• SOURCE DOCUMENT
● ● ● ● ● ● ●
The FSelector R package [@romanski2016fselector] contains a large number of implemented techniques for generating rank weights for features. Below is an example based on an entropy-based filter using information gain applied to the same example.

library(FSelector)
weights <- information.gain(diabetes~., data = PimaIndiansDiabetes)
row.names(weights)[order(weights$attr_importance, decreasing = TRUE)]
#> [1] "glucose"  "mass"     "age"      "insulin"  "pregnant" "pedigree" "pressure"
#> [8] "triceps"

Underlying Theory of varrank

Information theory metrics

The varrank R package is based on the estimation of information theory metrics, namely, the entropy and the mututal information.

Intuitivelly, the entropy is defined as the average amount of information produced by a stochastic source of data. The mutual information is defined as the mutual dependence between the two variables.

Entropy from observational data

Formally, for a continuous random variable \(X\) with probability density function \(P(X)\) the entropy \(\text{H}(X)\) is defined as [see @cover2012elements for details]

\[ \text{H}(X) = \textbf{E} [ - \log{P(X)} ]. \]

The entropy \(\text{H}(X)\) of a discrete random variable \(X\) is defined as [see @cover2012elements for details] \[ \text{H}(X) = \sum^{N}_{n = 1} P(x_n) \log{P(x_n)}, \] where \(N\) is the number of states of the random variable \(X\).

The latter definition can easily be extended for an arbitrarily large set of random variables. For \(M\) random variables with \(N_1\) to \(N_M\) possible states respectively, the joint entropy is defined as \begin{equation} \text{H}(X1, \dots, X_M) = \sum^{N_1}{x1 = 1} \dots \sum^{N_M}{x_M = 1}P(x_1, \dots, x_M) \log{P(x_1, \dots, x_M)}. \end{equation}

We now illustrate the calculation of entropy for some simple cases and give the true/theoretical values, as well.
● ● ● ● ● ● ●
• TASK DIRECTIONS
Edit the stretch of the R feature-ranking text from "weights <- information.gain(diabetes~., data" through "the mututal information.", putting "scores" wherever "weights" occurs. The data placed after this point were taken from an unrelated source.

• DATA BLOCK
● ● ● ● ● ● ●
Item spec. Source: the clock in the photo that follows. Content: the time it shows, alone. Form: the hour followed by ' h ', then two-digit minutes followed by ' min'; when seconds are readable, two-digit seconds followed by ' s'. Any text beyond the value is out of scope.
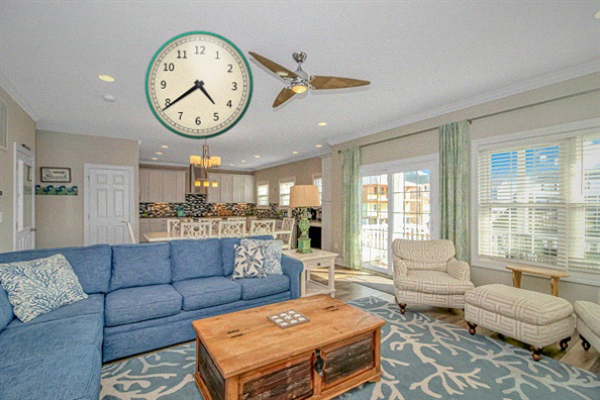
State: 4 h 39 min
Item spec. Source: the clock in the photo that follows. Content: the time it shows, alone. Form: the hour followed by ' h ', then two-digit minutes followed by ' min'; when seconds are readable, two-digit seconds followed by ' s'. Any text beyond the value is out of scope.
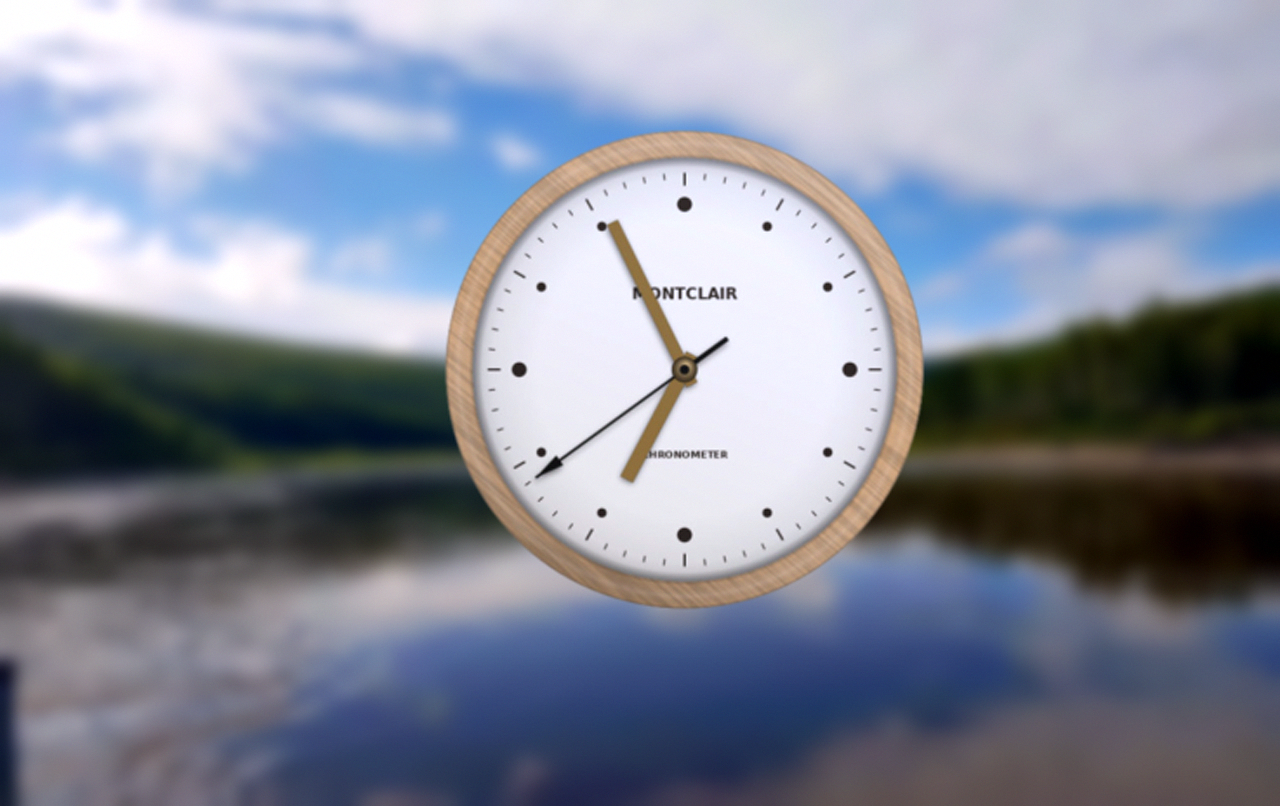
● ● ● ● ● ● ●
• TASK RESULT
scores <- information.gain(diabetes~., data = PimaIndiansDiabetes)
row.names(scores)[order(scores$attr_importance, decreasing = TRUE)]
#> [1] "glucose"  "mass"     "age"      "insulin"  "pregnant" "pedigree" "pressure"
#> [8] "triceps"

Underlying Theory of varrank

Information theory metrics

The varrank R package is based on the estimation of information theory metrics, namely, the entropy and the mututal information.